I’ve been bouncing between note‑taking apps for a while now. The problem isn’t taking notes—it’s finding them again, making sense of them later, and turning a messy page of bullet points into something actually useful. I tested tidenote specifically because I needed a tool that could sit through a meeting with me, capture the mess, and then clean it up without me having to re‑type everything.
Setting up: faster than I expected
tidenote is marketed as an AI note‑taking app that works for meetings, classes, and research. I started with a real scenario: a 45‑minute project sync with a remote team. I opened the app, hit record, and let it run. The transcription was solid—no dramatic pauses or dropped words—and within about a minute after the call ended, I had a summary ready. I didn’t need to tell it who was speaking or clean up the raw text. That saved me the 10 minutes I usually spend turning a long transcript into action items.
One thing I noticed early: tidenote also offers a “Journal” section for personal notes. I used it to jot down a quick reflection right after the meeting, and the app treated it like another note, not a separate system. That felt natural, though the journaling feature itself is still pretty basic—just a title and a free‑text box. It works, but don’t expect rich formatting or prompts.
Using the AI summary: what worked and what didn’t
The AI summary for my meeting was clean. It pulled out the main decisions, who was responsible for what, and the next check‑in date. But it also missed a subtle disagreement that I knew was important. The summary treated both viewpoints as equally valid next steps, which is fine for a draft but not for action. I had to go back into the raw notes and add a comment. So the summary is good for a first pass—just don’t rely on it blindly. If your meeting involves hard tradeoffs or sensitive client feedback, you still want to skim the original.
I also tried tidenote on a dense research article I needed to digest. For that, the app let me highlight passages and then ask it to explain a concept in simpler terms. That worked better than the meeting summary, probably because the input was one consistent text without overlapping speakers. For anyone using a free ai note taking app 2026 might look like, tidenote’s research mode is a strong contender—especially if you need to pull quotes and not just summaries.
Organizing notes: the hidden friction
Here’s where I hit a small wall. tidenote lets you tag notes, but the tagging system isn’t automatic. I had to create tags manually, and the search bar doesn’t read the AI‑generated keywords—it searches the original text. So if I wrote “budget review” as a title but the AI summary used “cost breakdown,” searching for “budget” wouldn’t immediately find it. I had to rename the note to match. That’s a minor friction, but if you’re a heavy tag‑user, it’s worth knowing before you rely on it for organization.

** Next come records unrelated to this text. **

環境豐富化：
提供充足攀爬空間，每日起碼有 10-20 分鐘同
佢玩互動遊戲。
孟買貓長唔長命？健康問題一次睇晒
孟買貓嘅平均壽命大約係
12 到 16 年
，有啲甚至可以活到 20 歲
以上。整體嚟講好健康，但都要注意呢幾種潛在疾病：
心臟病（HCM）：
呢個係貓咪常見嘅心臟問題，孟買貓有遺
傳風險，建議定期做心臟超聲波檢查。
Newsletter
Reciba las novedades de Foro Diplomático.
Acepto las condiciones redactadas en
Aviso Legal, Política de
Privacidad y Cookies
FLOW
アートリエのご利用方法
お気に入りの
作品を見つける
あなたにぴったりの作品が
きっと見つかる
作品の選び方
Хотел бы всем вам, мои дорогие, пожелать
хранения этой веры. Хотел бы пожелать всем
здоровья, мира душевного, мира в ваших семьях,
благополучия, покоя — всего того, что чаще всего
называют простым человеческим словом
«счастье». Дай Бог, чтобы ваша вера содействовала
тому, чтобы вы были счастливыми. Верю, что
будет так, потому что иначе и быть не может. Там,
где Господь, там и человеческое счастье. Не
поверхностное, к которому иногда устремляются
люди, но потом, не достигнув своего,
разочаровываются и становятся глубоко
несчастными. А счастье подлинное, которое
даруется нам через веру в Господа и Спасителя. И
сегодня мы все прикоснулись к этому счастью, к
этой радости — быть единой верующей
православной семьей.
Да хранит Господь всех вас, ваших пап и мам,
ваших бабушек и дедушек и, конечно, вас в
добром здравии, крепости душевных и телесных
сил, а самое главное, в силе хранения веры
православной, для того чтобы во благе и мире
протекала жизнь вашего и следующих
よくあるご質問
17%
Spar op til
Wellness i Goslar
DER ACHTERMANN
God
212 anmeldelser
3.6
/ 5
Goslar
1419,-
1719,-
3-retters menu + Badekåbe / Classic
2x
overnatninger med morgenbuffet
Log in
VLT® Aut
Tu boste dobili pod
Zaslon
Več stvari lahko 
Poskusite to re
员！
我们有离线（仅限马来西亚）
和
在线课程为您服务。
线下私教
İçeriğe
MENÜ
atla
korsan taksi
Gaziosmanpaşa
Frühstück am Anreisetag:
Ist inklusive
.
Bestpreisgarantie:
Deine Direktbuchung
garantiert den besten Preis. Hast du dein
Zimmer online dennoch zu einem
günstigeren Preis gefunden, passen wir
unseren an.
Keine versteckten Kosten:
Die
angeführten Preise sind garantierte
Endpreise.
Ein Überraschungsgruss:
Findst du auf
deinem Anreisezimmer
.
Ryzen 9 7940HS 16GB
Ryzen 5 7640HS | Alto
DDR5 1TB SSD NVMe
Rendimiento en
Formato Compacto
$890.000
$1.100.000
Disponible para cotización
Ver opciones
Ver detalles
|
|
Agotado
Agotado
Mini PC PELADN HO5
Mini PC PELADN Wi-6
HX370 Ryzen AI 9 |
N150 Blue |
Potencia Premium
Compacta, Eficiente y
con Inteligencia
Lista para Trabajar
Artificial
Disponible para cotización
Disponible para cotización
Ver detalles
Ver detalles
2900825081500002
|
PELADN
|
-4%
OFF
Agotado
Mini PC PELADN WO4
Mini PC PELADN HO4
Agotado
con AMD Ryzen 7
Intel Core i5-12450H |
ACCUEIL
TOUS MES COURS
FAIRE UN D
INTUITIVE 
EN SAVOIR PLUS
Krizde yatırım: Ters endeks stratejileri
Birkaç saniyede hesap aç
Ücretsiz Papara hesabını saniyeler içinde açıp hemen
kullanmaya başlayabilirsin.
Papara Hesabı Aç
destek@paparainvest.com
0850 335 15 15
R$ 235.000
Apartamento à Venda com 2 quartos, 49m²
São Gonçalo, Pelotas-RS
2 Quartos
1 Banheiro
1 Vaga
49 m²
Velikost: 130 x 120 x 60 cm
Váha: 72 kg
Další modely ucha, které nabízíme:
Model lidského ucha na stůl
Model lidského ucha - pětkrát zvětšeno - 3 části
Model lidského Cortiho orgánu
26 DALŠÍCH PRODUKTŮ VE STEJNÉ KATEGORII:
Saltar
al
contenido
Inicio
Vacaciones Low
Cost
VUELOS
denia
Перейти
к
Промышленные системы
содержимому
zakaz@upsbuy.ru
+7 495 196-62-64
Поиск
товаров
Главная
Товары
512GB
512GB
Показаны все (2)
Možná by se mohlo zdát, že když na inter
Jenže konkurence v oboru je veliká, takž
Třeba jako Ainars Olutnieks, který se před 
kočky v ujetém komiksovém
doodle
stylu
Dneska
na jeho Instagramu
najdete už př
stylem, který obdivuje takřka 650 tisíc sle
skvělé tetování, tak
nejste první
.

On the positive side, the app includes a feature they call Anchor Text—you can link one note to another by highlighting a sentence and creating a reference. I linked my meeting notes to the research article I’d been reading, and it created a small web between them. That’s the kind of “cross‑note linking” that feels genuinely useful, not just a checkbox feature. I wish it had a visual map view, but for now, the anchor works as a hyperlink within your library.
Comparing to beanly and other free options
I’ve also tested beanly for a similar purpose—it’s another AI note‑taking app that focuses on bullet‑point summaries and tick‑able task lists. beanly is slightly better for turning a conversation into a to‑do list right away, but its free tier limits you to 10 summaries per month. tidenote’s free plan is more generous: unlimited note‑taking, though the AI summaries are capped. For a student or freelancer on a tight budget, that difference matters.
If you’re looking for an ai note taking app free that handles both meetings and light journaling, tidenote is worth a try. I’ve also used 小片刻 (a separate app I tested a while ago) for quick voice memos, but tidenote goes further by actually processing the content. It’s not perfect—the AI can be a little too eager to flatten nuance, and the manual tagging is clunky—but for the price (free with limits), it does the heavy lifting.
Final thoughts
I’ll keep tidenote installed for now, mainly for research and personal journaling. For team meetings, I’ll still run a backup manual note because the AI summary isn’t reliable enough for high‑stakes decisions. If you’re the kind of person who takes 60% notes and wants the app to fill in the rest, this app will save you time. Just don’t expect it to replace your full attention—it’s a helper, not a replacement.